Your physical scale (or your physical thermometer) is before all a physical object S. Calling such a physical object S a scale is asserting the existence of an "interpretation map" M: I -> S that preserves the structure of I into S, in a relevant and satisfying way.  What is the domain I here? For an engineer, it's going to be the theory of Newtonian mechanics, the primitives of which being the concepts of mass, space, time, and force. On top of that, a very explicit notion of weight/gravitational interaction between two objects has to be given. 

That is, the domain I of the interpretation map actually contains more than just the primitive concepts, it also gives an explicit form of F in the F = ma part of Newtonian mechanics. You can for example go with F = -mg if that satisfies you, or go with the less incorrect -GmM/r^2 form. Still, both forms require as data the earth's mass and a knowledge of G (either directly, either indirectly by a process of calibration).

So suppose that you have such an interpretation map M: I -> S into your object. S is now called a scale if it preserves the whole structure from I in a way you judge satisfactory. That is, if it shows the expected numbers predicted on the domain of M, and if it preserves the relative order of mass/weight difference (given two objects O1 and O2 to be measured with S, if the domain I says that the mass of O1 is superior to the mass of O2, then S agrees).

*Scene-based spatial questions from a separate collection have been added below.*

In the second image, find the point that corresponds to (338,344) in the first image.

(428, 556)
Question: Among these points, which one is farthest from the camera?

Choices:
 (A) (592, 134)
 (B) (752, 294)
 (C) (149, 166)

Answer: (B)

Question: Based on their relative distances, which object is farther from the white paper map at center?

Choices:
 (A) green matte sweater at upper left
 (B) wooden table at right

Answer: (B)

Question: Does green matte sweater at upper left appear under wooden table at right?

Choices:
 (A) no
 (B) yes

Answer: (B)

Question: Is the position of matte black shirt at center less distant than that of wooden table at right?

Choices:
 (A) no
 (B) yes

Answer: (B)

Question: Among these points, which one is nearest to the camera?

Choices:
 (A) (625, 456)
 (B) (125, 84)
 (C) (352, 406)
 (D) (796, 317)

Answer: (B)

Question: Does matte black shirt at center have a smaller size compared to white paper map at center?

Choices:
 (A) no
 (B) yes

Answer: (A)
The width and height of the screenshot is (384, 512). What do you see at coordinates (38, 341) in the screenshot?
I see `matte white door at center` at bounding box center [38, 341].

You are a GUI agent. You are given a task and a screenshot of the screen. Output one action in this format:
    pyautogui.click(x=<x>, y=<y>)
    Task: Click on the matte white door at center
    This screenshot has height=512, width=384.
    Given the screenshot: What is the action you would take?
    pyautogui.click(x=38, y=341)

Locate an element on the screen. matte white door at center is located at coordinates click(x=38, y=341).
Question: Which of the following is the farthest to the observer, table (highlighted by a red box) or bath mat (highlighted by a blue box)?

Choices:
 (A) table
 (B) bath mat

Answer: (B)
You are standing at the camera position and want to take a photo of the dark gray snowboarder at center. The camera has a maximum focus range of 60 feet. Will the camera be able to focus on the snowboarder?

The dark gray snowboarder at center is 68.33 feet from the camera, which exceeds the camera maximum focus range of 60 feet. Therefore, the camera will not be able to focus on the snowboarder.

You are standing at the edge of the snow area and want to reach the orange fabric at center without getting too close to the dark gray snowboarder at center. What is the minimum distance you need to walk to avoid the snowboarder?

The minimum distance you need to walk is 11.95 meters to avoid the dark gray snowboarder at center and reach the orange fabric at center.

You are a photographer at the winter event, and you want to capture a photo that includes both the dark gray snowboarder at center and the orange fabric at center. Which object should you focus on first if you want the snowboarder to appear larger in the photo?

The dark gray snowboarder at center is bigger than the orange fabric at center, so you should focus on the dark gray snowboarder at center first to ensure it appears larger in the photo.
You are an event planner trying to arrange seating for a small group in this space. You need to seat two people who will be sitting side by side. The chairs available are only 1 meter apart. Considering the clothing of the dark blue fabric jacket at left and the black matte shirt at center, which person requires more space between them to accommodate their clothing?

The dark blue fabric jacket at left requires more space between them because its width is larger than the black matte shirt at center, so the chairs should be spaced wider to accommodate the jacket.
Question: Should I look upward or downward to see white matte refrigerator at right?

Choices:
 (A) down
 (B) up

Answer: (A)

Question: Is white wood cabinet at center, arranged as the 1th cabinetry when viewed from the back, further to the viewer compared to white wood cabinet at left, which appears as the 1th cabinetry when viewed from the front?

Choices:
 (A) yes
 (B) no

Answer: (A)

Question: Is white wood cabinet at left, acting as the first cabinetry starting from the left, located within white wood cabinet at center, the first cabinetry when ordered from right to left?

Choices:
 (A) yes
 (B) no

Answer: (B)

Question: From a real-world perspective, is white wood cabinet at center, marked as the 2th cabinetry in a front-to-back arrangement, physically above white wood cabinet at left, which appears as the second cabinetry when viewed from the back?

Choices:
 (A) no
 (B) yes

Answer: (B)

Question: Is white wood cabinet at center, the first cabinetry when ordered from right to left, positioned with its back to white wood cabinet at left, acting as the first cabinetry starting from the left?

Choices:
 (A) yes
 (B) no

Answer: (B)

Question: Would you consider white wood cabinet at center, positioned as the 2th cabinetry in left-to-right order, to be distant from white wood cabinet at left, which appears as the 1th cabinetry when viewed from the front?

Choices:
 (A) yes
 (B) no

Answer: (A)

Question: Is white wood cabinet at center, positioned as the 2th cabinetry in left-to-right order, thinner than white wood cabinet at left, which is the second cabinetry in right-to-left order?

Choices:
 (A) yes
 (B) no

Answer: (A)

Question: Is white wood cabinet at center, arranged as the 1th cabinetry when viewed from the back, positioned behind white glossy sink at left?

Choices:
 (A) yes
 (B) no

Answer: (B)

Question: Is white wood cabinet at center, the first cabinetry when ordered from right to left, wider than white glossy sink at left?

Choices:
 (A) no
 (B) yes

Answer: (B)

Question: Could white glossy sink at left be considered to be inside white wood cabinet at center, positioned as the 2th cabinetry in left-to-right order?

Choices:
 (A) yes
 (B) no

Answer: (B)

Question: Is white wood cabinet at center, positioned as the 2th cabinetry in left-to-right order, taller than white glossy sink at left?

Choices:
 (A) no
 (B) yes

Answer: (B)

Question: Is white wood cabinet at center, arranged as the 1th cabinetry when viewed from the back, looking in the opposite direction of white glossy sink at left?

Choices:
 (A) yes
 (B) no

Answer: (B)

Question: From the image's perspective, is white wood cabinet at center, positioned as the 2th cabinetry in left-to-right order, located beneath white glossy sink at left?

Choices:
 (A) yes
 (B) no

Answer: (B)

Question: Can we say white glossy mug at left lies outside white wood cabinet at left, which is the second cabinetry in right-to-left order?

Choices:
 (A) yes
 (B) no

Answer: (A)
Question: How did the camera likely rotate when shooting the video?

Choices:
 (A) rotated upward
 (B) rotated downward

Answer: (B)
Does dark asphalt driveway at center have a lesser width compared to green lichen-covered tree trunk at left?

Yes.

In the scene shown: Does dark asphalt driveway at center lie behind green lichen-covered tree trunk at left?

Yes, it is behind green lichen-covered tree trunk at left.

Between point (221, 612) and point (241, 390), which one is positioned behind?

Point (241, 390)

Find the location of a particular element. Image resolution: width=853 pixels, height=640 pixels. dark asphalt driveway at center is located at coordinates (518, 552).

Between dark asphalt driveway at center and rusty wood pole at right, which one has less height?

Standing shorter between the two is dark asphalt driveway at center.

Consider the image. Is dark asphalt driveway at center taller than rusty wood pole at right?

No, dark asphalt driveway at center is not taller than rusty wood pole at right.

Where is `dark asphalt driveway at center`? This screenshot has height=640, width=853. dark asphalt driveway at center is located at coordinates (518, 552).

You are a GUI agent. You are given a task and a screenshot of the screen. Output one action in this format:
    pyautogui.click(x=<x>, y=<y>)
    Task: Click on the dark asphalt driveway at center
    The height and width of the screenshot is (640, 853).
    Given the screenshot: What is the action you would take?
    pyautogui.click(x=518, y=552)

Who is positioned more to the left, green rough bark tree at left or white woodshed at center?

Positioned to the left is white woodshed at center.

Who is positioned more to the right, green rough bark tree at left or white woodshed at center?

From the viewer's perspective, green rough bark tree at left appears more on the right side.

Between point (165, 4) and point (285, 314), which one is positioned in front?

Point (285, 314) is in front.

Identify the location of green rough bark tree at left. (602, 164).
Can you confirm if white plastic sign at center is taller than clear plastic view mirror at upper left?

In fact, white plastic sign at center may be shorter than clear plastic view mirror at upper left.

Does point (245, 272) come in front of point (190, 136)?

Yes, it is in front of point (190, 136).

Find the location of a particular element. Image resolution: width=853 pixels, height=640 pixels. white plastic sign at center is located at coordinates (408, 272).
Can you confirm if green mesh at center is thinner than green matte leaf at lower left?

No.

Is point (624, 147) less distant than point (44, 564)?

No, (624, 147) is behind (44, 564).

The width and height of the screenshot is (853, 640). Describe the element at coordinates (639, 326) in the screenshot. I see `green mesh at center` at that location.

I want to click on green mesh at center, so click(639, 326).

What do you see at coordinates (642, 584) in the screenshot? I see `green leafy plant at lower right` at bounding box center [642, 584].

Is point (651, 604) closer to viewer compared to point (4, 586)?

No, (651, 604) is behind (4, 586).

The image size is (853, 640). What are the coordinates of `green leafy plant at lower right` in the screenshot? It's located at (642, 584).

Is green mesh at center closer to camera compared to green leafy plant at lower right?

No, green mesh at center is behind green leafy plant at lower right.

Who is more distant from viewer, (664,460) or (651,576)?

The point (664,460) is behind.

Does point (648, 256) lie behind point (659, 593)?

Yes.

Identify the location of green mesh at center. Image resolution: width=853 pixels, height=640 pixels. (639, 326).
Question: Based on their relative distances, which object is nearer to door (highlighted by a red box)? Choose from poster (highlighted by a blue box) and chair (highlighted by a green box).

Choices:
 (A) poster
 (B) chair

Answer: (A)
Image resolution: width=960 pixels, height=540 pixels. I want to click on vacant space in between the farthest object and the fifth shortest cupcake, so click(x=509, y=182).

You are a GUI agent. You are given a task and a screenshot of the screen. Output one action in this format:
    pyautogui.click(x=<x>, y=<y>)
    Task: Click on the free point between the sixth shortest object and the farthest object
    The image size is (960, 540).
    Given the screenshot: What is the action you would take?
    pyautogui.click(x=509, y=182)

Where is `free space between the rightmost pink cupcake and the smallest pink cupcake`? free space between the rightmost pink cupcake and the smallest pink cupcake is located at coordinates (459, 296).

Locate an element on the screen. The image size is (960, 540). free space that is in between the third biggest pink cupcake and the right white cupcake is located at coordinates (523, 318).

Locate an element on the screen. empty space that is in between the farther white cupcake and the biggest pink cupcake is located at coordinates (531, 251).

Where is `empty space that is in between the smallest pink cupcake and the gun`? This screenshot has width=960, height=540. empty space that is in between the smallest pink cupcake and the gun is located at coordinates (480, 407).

Note that if you were rigorous, it is not S that is interpreted to be a scale, but M(I).  It would be a mistake to think that S is uniquely and completely characterized by M. In fact, even M(I) is not completely or uniquely characterized by M (as in, it is possible to find different maps from the same I into M(I), to find different I, etc.).

This is where lies the problem with language. The "uniqueness part" is very very wrong. There exists a lot of different and incompatible domains that are yet mapped satisfyingly into your sentence. A lot of wordplay are actually based on that. Language is also non-associative, but the parenthesizing is never written explicitly. It is also non-commutative (both within a sentence, or between sentences themselves), but that's less of a problem.

What is important to understand in any case, is that this interpretation process is not a canonical or choice-free one. A decision is made at some point, by someone, so it is inherently subjective. Physics being extremely constraining and authoritative, these choices and fundamental ambiguities are generally barely visible in the daily world/engineering world. For language, however, you cannot avoid them. It gets even worse when the very same word of the dictionnary can refer to multiple incompatible concepts already.

When it comes to your post, you're basically asking people to try to find the good domains/theories that explain what happens in a net. First, a net is a black box, so good luck with that. Secondly, people are trying to do so for decades and are failing hard.  Finding the good "I" is just an extremely difficult task.  Even if you had some good "I", asserting that what you see in a black box is indeed well interpreted by such a specific domain (and not another one) won't be convincing (most likely). Any metric people are using to quantify what happens in a net is already playing the role of a scale. It's just not an interesting scale, generally.

I'm generally pretty pessimistic about research-automation proposals analogous to "train a net to mimic a human sticking their finger in some stuff and reporting hotness".

I haven’t read your whole post yet, but I predict that this is because you wouldn’t have reason to believe that you can extrapolate out of the distribution that is measurable by humans.